Yaklaşık 30 milyar dolarlık ticaret hacmine sahip olduğumuz Rusya’nın deklare ettiği yaptırımların hayata geçmesi ile beraber, Türkiye’nin ödemeler dengesinin hissedilir biçimde sarsılması beklenebilir. 2015 yılı için tahmin edilen cari açık yaklaşık 35 milyar dolar civarındaydı. Bu yaptırımlar ile beraber, Türkiye kapitalizminin hassas noktası olan cari açığın 10 milyar dolar yukarı yönlü hareket etmesi beklenebilir.*
*Burada kullanılan veriler, TÜİK’ten temin edilmiştir.
Dipnotlar
- Cari açıktaki son dönemdeki olumlu gelişmeler de bu anlamda, Türkiye ekonomisi için hayra alamet değil. Verili yapıda Türkiye ekonomisi cari açık vermeden büyüyemez, üretemez durumdadır. Bu noktada, şunu belirtmek gerekiyor ki, Türkiye’de cari açığın finansmanı konusunda da ciddi sorunlar var. Sermaye girişlerinin tıkandığı dönemde, “kaynağı belirsiz para” olarak bilinen net hata ve noksan kalemi artış gösteriyor. Eylül 2015 itibariyle, net hata ve noksan kalemi 13,5 milyar dolar olarak belirlendi ki; bu tutar aynı dönem cari açığın %50’sinden fazlasını kapatır durumda.
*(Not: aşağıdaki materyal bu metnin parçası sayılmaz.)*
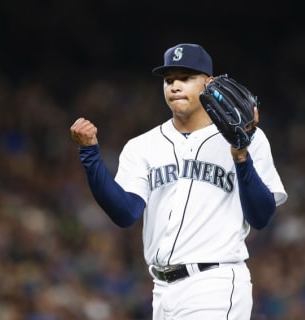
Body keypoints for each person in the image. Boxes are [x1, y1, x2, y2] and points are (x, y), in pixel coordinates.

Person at [70, 43, 287, 319]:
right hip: (162, 291)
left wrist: (241, 156)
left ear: (208, 83)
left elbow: (260, 216)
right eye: (169, 80)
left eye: (185, 78)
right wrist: (90, 155)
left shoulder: (249, 137)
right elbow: (125, 213)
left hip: (215, 284)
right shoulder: (142, 146)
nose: (175, 86)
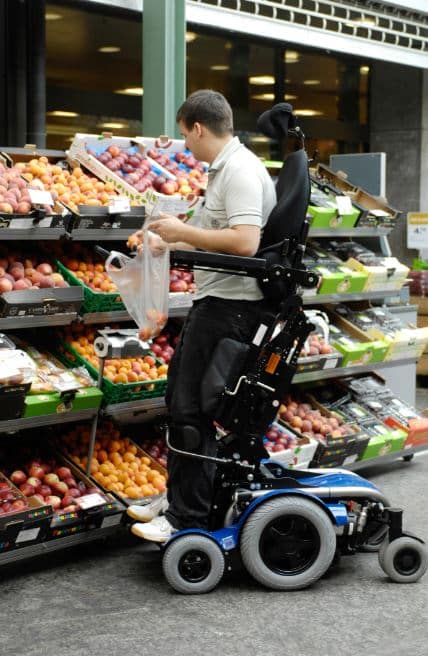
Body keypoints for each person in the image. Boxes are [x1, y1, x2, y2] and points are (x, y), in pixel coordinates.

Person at [127, 89, 276, 542]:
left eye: (185, 136)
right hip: (217, 304)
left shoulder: (242, 172)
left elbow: (245, 241)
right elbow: (214, 235)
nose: (185, 146)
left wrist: (182, 231)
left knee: (191, 409)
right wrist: (168, 242)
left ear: (197, 127)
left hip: (231, 309)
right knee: (182, 400)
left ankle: (187, 518)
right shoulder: (226, 169)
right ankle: (181, 499)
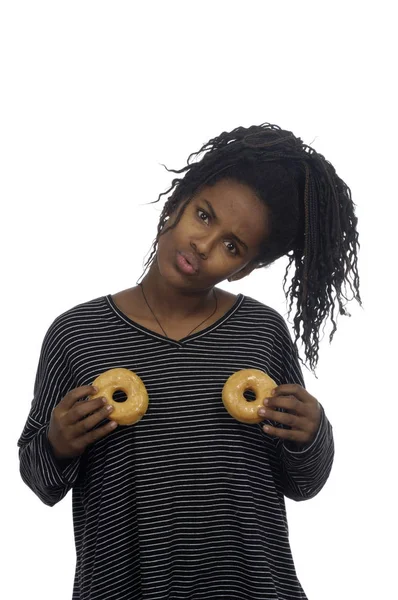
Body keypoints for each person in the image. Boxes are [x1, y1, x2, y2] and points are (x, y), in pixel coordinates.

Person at [18, 122, 362, 600]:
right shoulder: (77, 335)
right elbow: (39, 479)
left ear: (245, 268)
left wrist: (312, 435)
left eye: (231, 246)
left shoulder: (261, 333)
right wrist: (57, 442)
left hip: (252, 586)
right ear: (179, 202)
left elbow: (300, 484)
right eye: (204, 216)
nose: (204, 245)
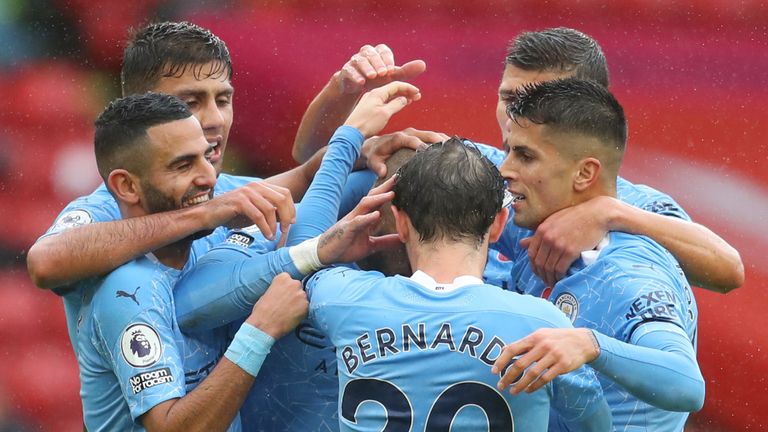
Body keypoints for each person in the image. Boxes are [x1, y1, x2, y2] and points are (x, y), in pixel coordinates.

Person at [291, 27, 744, 294]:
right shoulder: (470, 166)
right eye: (508, 98)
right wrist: (343, 94)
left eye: (535, 101)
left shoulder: (632, 204)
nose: (514, 118)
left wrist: (606, 212)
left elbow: (729, 270)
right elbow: (308, 160)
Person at [304, 138, 612, 430]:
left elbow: (299, 253)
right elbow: (594, 426)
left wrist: (348, 141)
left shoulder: (338, 297)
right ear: (498, 224)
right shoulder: (544, 325)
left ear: (399, 222)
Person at [77, 92, 307, 431]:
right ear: (126, 186)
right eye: (183, 165)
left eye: (207, 157)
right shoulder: (127, 292)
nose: (209, 178)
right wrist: (261, 329)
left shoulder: (202, 246)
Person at [492, 78, 704, 431]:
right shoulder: (536, 226)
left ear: (585, 173)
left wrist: (591, 345)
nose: (504, 170)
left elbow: (688, 385)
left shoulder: (628, 274)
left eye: (525, 156)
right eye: (509, 151)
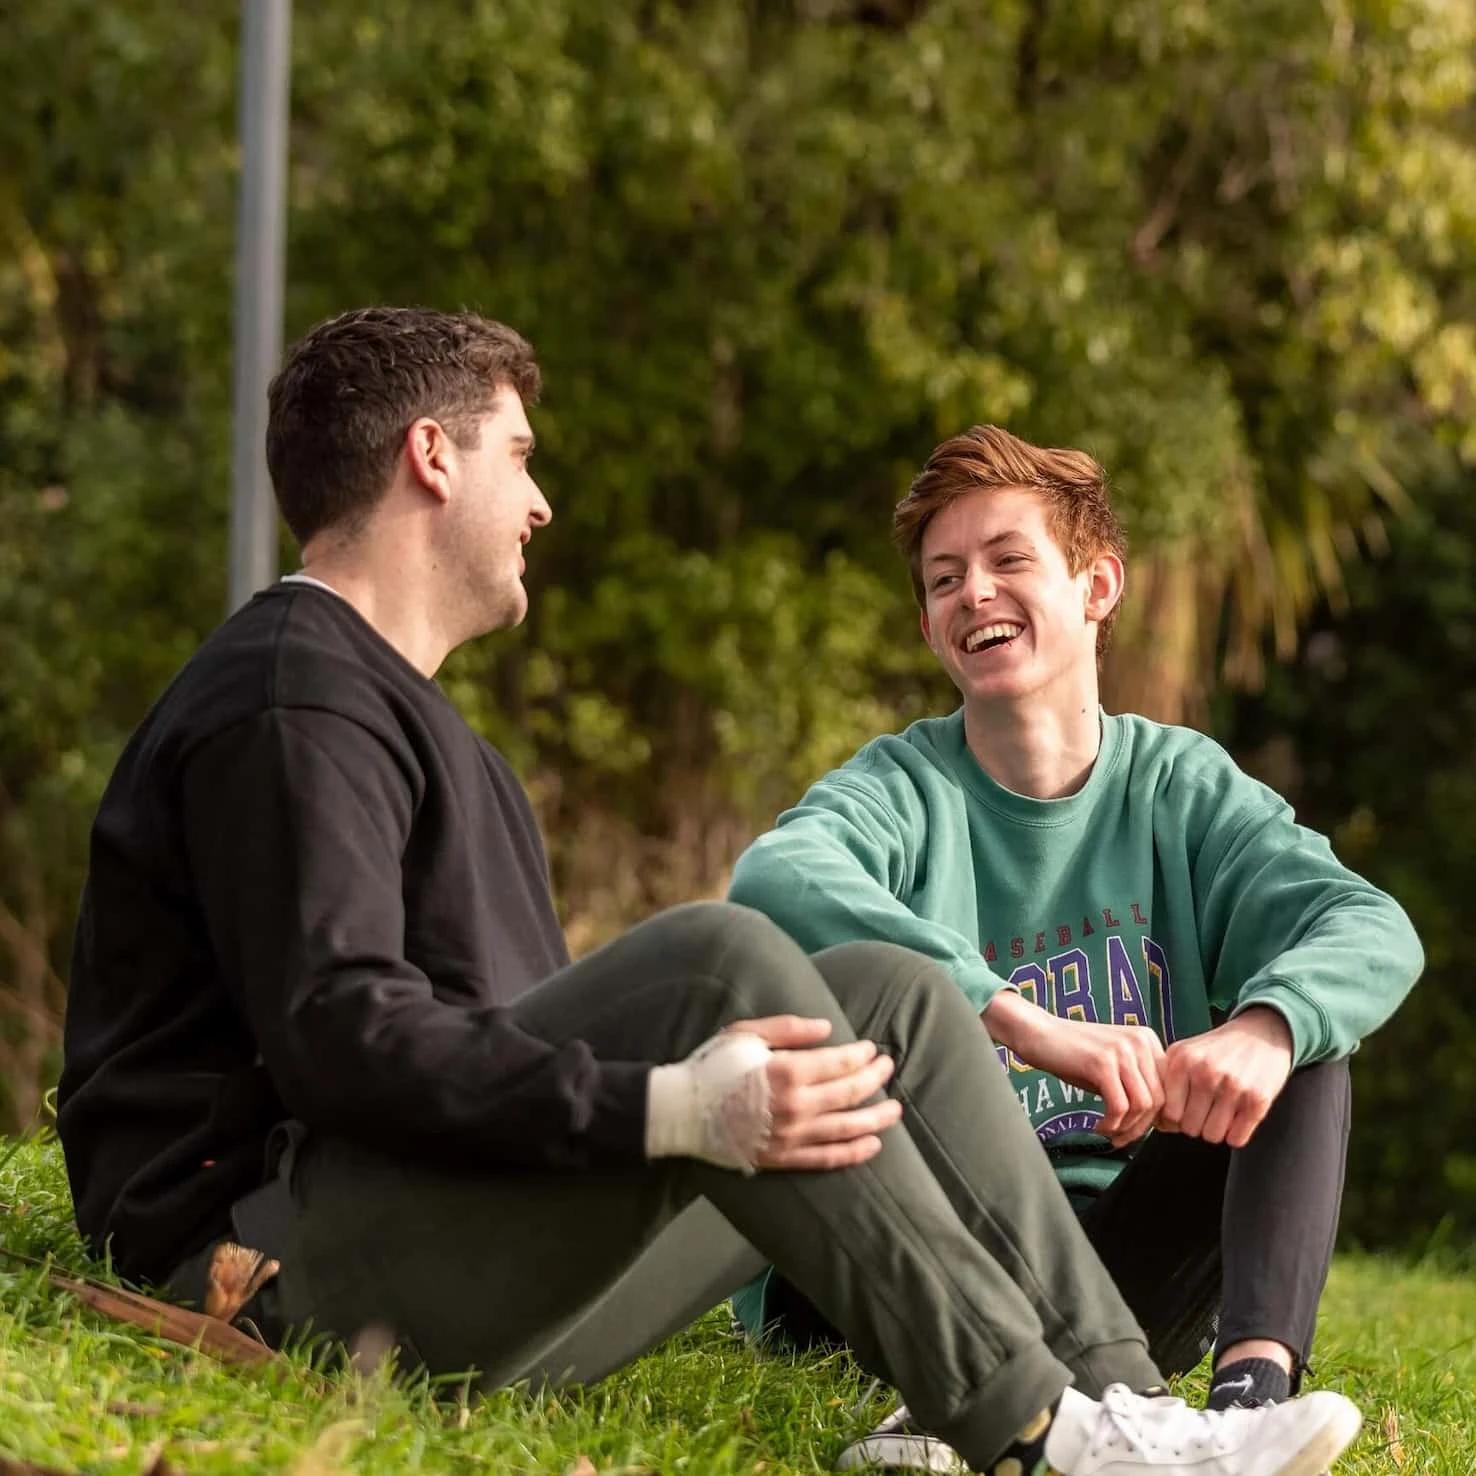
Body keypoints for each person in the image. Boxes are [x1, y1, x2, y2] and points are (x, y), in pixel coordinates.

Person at [59, 311, 1368, 1476]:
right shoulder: (298, 693)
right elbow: (343, 1037)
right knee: (717, 967)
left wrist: (671, 1108)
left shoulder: (428, 733)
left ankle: (1129, 1413)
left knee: (887, 994)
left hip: (449, 1265)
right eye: (519, 455)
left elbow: (493, 1044)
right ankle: (1033, 1428)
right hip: (267, 1276)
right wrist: (671, 1102)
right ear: (430, 455)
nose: (541, 503)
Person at [727, 424, 1422, 1465]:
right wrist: (1020, 1017)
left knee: (1304, 1043)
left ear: (1097, 588)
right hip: (893, 1258)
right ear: (928, 626)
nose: (974, 594)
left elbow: (1368, 925)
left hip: (1110, 1270)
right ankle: (974, 1392)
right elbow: (776, 876)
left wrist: (1265, 1030)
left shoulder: (1179, 786)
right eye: (945, 578)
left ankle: (1244, 1405)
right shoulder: (901, 788)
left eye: (1009, 561)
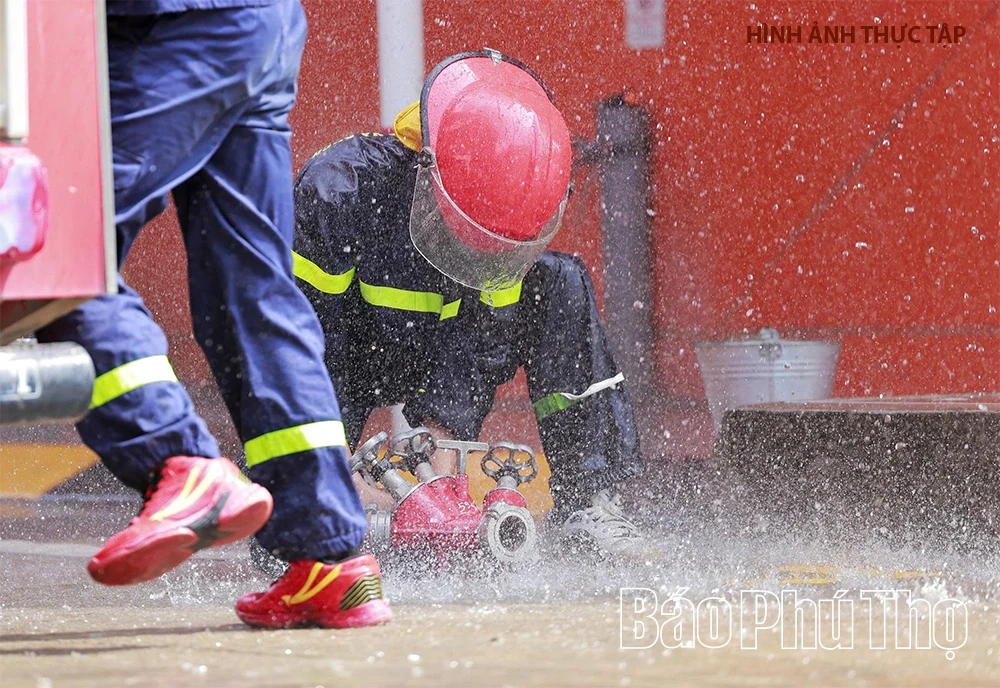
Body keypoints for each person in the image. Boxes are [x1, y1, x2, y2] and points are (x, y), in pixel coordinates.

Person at [34, 0, 391, 629]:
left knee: (58, 250)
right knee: (252, 295)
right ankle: (328, 556)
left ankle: (176, 458)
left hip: (167, 24)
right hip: (259, 23)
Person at [291, 50, 644, 557]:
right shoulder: (339, 193)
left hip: (436, 351)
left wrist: (441, 479)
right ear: (430, 177)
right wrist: (342, 477)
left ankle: (590, 503)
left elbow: (478, 348)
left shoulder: (510, 218)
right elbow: (297, 350)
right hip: (346, 359)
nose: (480, 257)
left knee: (559, 282)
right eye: (469, 240)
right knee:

- Burada faiz tartışmalarına da değinmek gerekiyor. AKP iktidarı, faiz gelişmelerine oldukça duyarlı olan inşaat sektörüne zeval gelmemesi için, gerekli yasal düzenlemeleri yapıyor. Ama diğer yandan, faizlerin artmaması yönündeki baskısı da, inşaat sektörüne olan talebi canlı tutmayı hedefliyor. Ama bu sanıldığı kadar kolay değil, ileride de değineceğiz. Faizler Türkiye ekonomisinde daima artış eğiliminde. Bu başlık, AKP için korkulu bir rüya olarak beliriyor.
- http://www.haberturk.com/ekonomi/para/haber/1128338-karsiliksiz-cek-tutarinda-artis-yuzde-50ye-yaklasti
- Hemen burada tahvil faizlerindeki mantığa da değinmek gerekiyor. Devlet tahvilinin faizi ile fiyatı ters orantılı. Yani, devlet tahvillerine olan talebin canlı olduğu dönemlerde (ki bu işlerin iyi gittiği dönemlerdir) devlet tahvilinin faizi düşüyor; veya risk algısının arttığı dönemlerde ellerindeki devlet tahvillerini satan yerli ve yabancı yatırımcılar devlet tahvillerine talebi düşürdüğü için faizler de yükseliyor. Yabancı yatırımcılar, ellerindeki tahvilleri satıp, dövize geçince de döviz fiyatları artıyor. Bu sarmal defalarca tekrar edebilme yeteneğine sahip.